**Extract provided**

Re: off-heap RDDs

Evan Chan Fri, 30 Aug 2013 10:12:19 -0700

Hey guys,

I would also prefer to strengthen and get behind Tachyon, rather than
implement a separate solution (though I guess if it's not offiically
supported, then nobody will ask questions).  But it's more that off-heap
memory is difficult, so it's better to focus efforts on one project, is my
feeling.


Haoyuan,

Tachyon brings cached HDFS data to the local client.  Have we thought about
the opposite approach, which might be more efficient?
 - Load the data in HDFS node N into the off-heap memory of node N
 - in Spark, inform the framework (maybe via RDD partition/location info)
of where the data is, that it is located in node N
 - bring the computation to node N

This avoids network IO and may be much more efficient for many types of
applications.   I know this would be a big win for us.

-Evan


On Wed, Aug 28, 2013 at 1:37 AM, Haoyuan Li <[email protected]> wrote:

> No problem. Like reading/writing data from/to off-heap bytebuffer, when a
> program reads/writes data from/to Tachyon, Spark/Shark needs to do ser/de.

**Work instructions**
A - Translate this sentence from the off-heap RDD email into Spanish: "This avoids network IO and may be much more efficient for many types of applications."
B - Write what comes next in the off-heap RDD email, picking up after its last sentence.

**Given information**
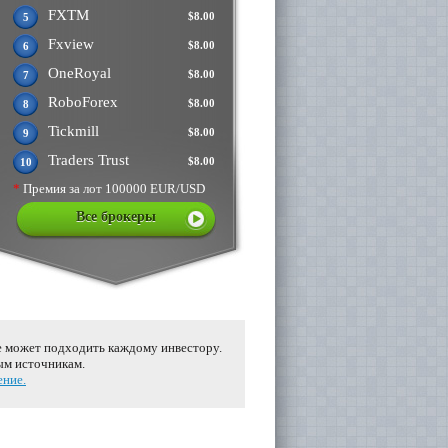
FXTM
$8.00
5
Fxview
$8.00
6
OneRoyal
$8.00
7
RoboForex
$8.00
8
Tickmill
$8.00
9
Traders Trust
$8.00
10
*
Премия за лот 100000 EUR/USD
Все брокеры
е может подходить каждому инвестору.
ым источникам.
ение.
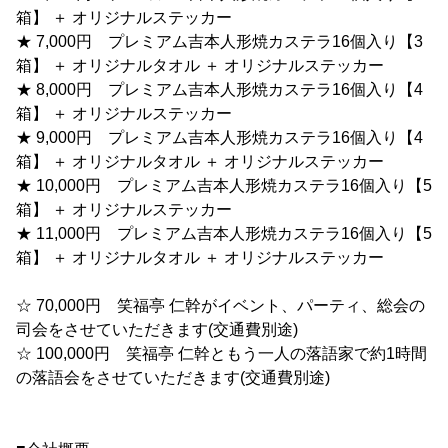
箱】 ＋ オリジナルステッカー
★ 7,000円 プレミアム吉本人形焼カステラ16個入り【3
箱】 ＋ オリジナルタオル ＋ オリジナルステッカー
★ 8,000円 プレミアム吉本人形焼カステラ16個入り【4
箱】 ＋ オリジナルステッカー
★ 9,000円 プレミアム吉本人形焼カステラ16個入り【4
箱】 ＋ オリジナルタオル ＋ オリジナルステッカー
★ 10,000円 プレミアム吉本人形焼カステラ16個入り【5
箱】 ＋ オリジナルステッカー
★ 11,000円 プレミアム吉本人形焼カステラ16個入り【5
箱】 ＋ オリジナルタオル ＋ オリジナルステッカー
☆ 70,000円 笑福亭 仁幹がイベント、パーティ、総会の
司会をさせていただきます(交通費別途)
☆ 100,000円 笑福亭 仁幹ともう一人の落語家で約1時間
の落語会をさせていただきます(交通費別途)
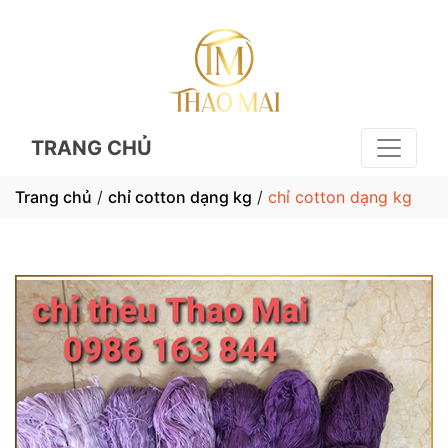
TRANG CHỦ
Trang chủ
/
chỉ cotton dạng kg
/
chỉ cotton dạng kg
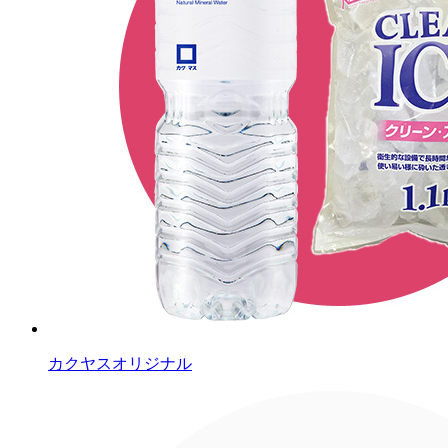
カクヤスオリジナル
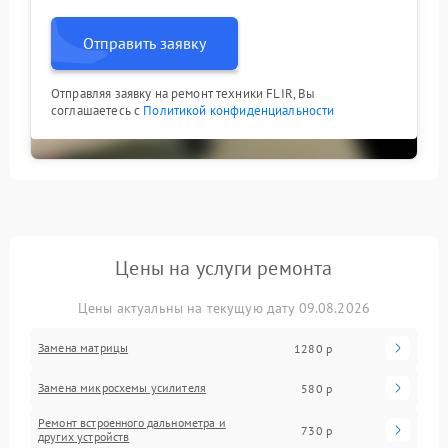
Отправить заявку
Отправляя заявку на ремонт техники FLIR, Вы
соглашаетесь с
Политикой конфиденциальности
Цены на услуги ремонта
Цены актуальны на текущую дату 09.08.2026
Замена матрицы
1280 р
Замена микросхемы усилителя
580 р
Ремонт встроенного дальнометра и
730 р
других устройств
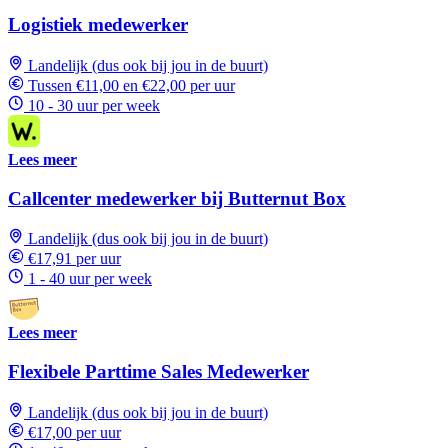
Logistiek medewerker
Landelijk (dus ook bij jou in de buurt)
Tussen €11,00 en €22,00 per uur
10 - 30 uur per week
Lees meer
Callcenter medewerker bij Butternut Box
Landelijk (dus ook bij jou in de buurt)
€17,91 per uur
1 - 40 uur per week
Lees meer
Flexibele Parttime Sales Medewerker
Landelijk (dus ook bij jou in de buurt)
€17,00 per uur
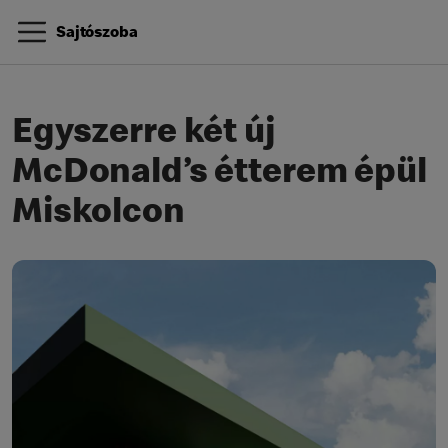
Sajtószoba
Egyszerre két új
McDonald’s étterem épül
Miskolcon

**Numbered responses**
A - Esto evita la E/S de red y puede ser mucho más eficiente para muchos tipos de aplicaciones.

B -
> Efficient ser/de will help on performance a lot as people pointed out. One
> solution is that the application can do primitive operations directly on
> ByteBuffer, like how Shark is handling it now. Most related code is located
> at "
> https://github.com/amplab/shark/tree/master/src/main/scala/shark/memstore2
> "
> and "
>
> https://github.com/amplab/shark/tree/master/src/tachyon_enabled/scala/shark/tachyon
> ".
>
> Haoyuan
>
>
> On Wed, Aug 28, 2013 at 1:21 AM, Imran Rashid <[email protected]>
> wrote:
>
> > Thanks Haoyuan.  It seems like we should try out Tachyon, sounds like
> > it is what we are looking for.
> >
> > On Wed, Aug 28, 2013 at 8:18 AM, Haoyuan Li <[email protected]>
> wrote:
> > > Response inline.
> > >
> > >
> > > On Tue, Aug 27, 2013 at 1:37 AM, Imran Rashid <[email protected]>
> > wrote:
> > >
> > >> Thanks for all the great comments & discussion.  Let me expand a bit
> > >> on our use case, and then I'm gonna combine responses to various
> > >> questions.
> > >>
> > >> In general, when we use spark, we have some really big RDDs that use
> > >> up a lot of memory (10s of GB per node) that are really our "core"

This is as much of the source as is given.